# [What to work on]
Set down every record below exactly as it stands, with the pictures omitted.

─── Records for this exercise

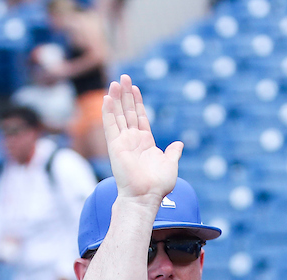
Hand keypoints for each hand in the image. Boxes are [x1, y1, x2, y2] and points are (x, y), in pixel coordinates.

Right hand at [102, 74, 182, 206]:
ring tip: (116, 82)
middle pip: (127, 112)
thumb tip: (179, 144)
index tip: (135, 88)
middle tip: (124, 77)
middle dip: (126, 94)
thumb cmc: (158, 184)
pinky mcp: (114, 146)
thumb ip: (173, 152)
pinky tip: (106, 98)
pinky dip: (107, 112)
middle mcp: (132, 139)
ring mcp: (122, 142)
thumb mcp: (170, 164)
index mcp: (145, 142)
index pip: (139, 117)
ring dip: (116, 98)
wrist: (146, 196)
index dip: (137, 102)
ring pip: (117, 115)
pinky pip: (110, 125)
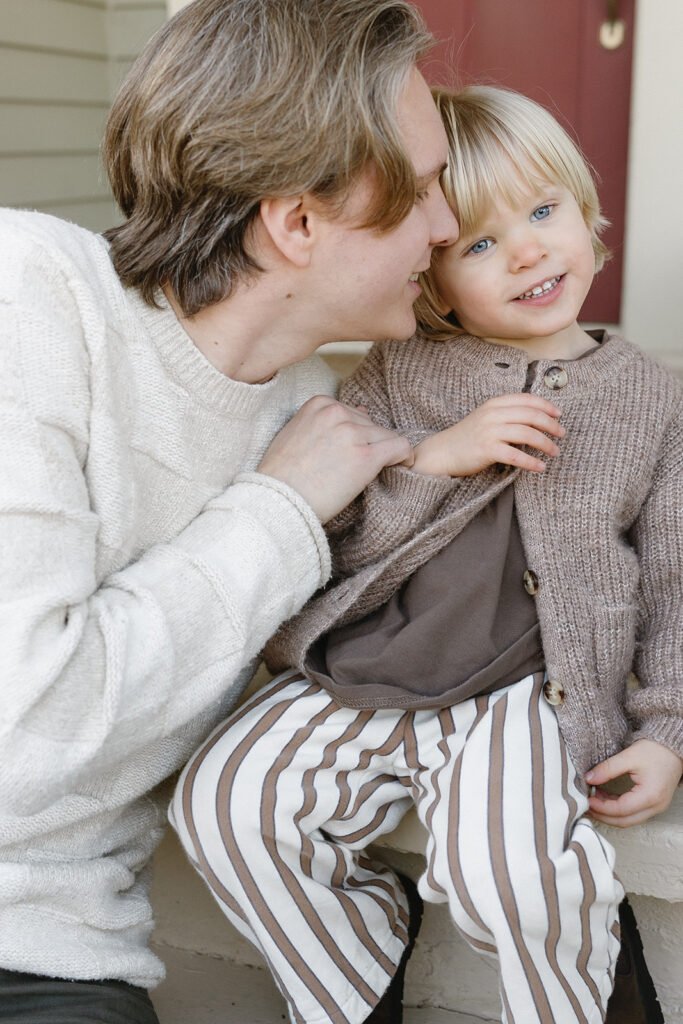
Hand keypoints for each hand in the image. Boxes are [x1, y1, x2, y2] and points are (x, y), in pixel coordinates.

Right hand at [256, 395, 411, 522]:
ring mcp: (352, 433)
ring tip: (371, 474)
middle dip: (367, 444)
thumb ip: (325, 421)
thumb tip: (364, 409)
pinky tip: (403, 466)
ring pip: (386, 436)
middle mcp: (337, 412)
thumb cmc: (281, 476)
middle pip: (370, 424)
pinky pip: (400, 447)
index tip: (348, 454)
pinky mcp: (365, 457)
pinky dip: (405, 457)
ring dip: (383, 454)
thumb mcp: (296, 434)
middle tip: (354, 470)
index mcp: (319, 403)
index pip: (353, 413)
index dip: (355, 435)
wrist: (277, 501)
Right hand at [410, 394, 564, 476]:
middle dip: (551, 425)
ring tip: (554, 452)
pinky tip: (540, 467)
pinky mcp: (487, 450)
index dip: (546, 406)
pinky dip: (531, 462)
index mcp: (494, 404)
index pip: (527, 399)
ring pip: (527, 434)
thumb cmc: (468, 437)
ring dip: (545, 444)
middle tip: (561, 434)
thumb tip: (535, 418)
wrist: (443, 452)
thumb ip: (506, 414)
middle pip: (531, 415)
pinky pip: (516, 455)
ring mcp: (489, 431)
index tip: (559, 415)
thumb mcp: (486, 417)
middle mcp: (493, 414)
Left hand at [585, 739, 682, 827]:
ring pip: (629, 819)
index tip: (587, 799)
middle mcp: (656, 806)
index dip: (601, 807)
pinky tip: (605, 798)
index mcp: (650, 796)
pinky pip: (633, 813)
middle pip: (624, 821)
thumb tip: (589, 779)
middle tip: (586, 805)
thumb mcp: (628, 757)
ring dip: (610, 814)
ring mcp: (656, 807)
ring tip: (593, 800)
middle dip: (603, 815)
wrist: (673, 748)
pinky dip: (618, 809)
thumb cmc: (656, 750)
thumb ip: (607, 769)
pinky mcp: (654, 804)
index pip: (621, 809)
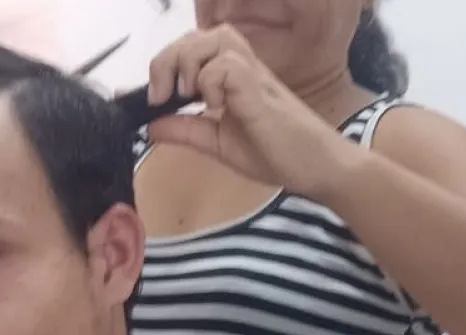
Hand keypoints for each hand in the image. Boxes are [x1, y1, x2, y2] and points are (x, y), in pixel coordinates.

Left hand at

──────

# [Answer]
Hand keypoints for each hand in the image. Boxes are [x1, y1, x2, y2] and points are (x, y), in pixel coordinates.

Right hand at [102, 74, 182, 206]:
ring tip: (116, 82)
middle pip: (127, 112)
thumb tip: (179, 144)
index tip: (135, 88)
middle tip: (124, 77)
middle dip: (126, 94)
thumb cmc: (158, 184)
pinky mcp: (114, 146)
thumb ip: (173, 152)
pinky tip: (106, 98)
pinky dip: (107, 112)
middle mcp: (132, 139)
ring mcp: (122, 142)
thumb mcp: (170, 164)
index mcp: (145, 142)
index pip: (139, 117)
ring dip: (116, 98)
wrist: (146, 196)
index dip: (137, 102)
ring pip: (117, 115)
pinky pip: (110, 125)
Hand keypoints for each hand in the image. Boxes are [x1, y1, x2, y2] and points are (x, y), in pixel coordinates.

Right hand at [256, 395, 411, 522]:
ring mcp: (352, 433)
ring tip: (371, 474)
middle dip: (367, 444)
thumb ip: (325, 421)
thumb tip: (364, 409)
pinky tip: (403, 466)
ring pip: (386, 436)
middle mcp: (337, 412)
thumb cmc: (281, 476)
middle pip: (370, 424)
pinky pip: (400, 447)
index tip: (348, 454)
pinky mcp: (365, 457)
pinky dip: (405, 457)
ring dip: (383, 454)
thumb mcp: (296, 434)
middle tip: (354, 470)
index mcp: (319, 403)
index pip: (353, 413)
index dip: (355, 435)
wrist: (277, 501)
Right hand at [410, 394, 564, 476]:
middle dip: (551, 425)
ring tip: (554, 452)
pinky tip: (540, 467)
pinky mcp: (487, 450)
index dip: (546, 406)
pinky dip: (531, 462)
index mcp: (494, 404)
index pip: (527, 399)
ring pip: (527, 434)
thumb cmc: (468, 437)
ring dip: (545, 444)
middle tip: (561, 434)
thumb tip: (535, 418)
wrist: (443, 452)
thumb ip: (506, 414)
middle pip: (531, 415)
pinky pip: (516, 455)
ring mcp: (489, 431)
index tip: (559, 415)
thumb mcp: (486, 417)
middle mcp: (493, 414)
Left hand at [585, 739, 682, 827]:
ring pip: (629, 819)
index tip: (587, 799)
middle mcp: (656, 806)
index dip: (601, 807)
pinky tip: (605, 798)
index mcp: (650, 796)
pinky pip: (633, 813)
middle pip: (624, 821)
thumb tip: (589, 779)
middle tip: (586, 805)
thumb mcp: (628, 757)
ring dip: (610, 814)
ring mcp: (656, 807)
ring tip: (593, 800)
middle dip: (603, 815)
wrist: (673, 748)
pinky dip: (618, 809)
thumb cmc: (656, 750)
thumb ip: (607, 769)
pinky mcp: (654, 804)
index pip: (621, 809)
Hand keypoints for each hand in the image. Boxes are [x1, y1, x2, y2] and points are (x, y), in pixel coordinates.

Left hand at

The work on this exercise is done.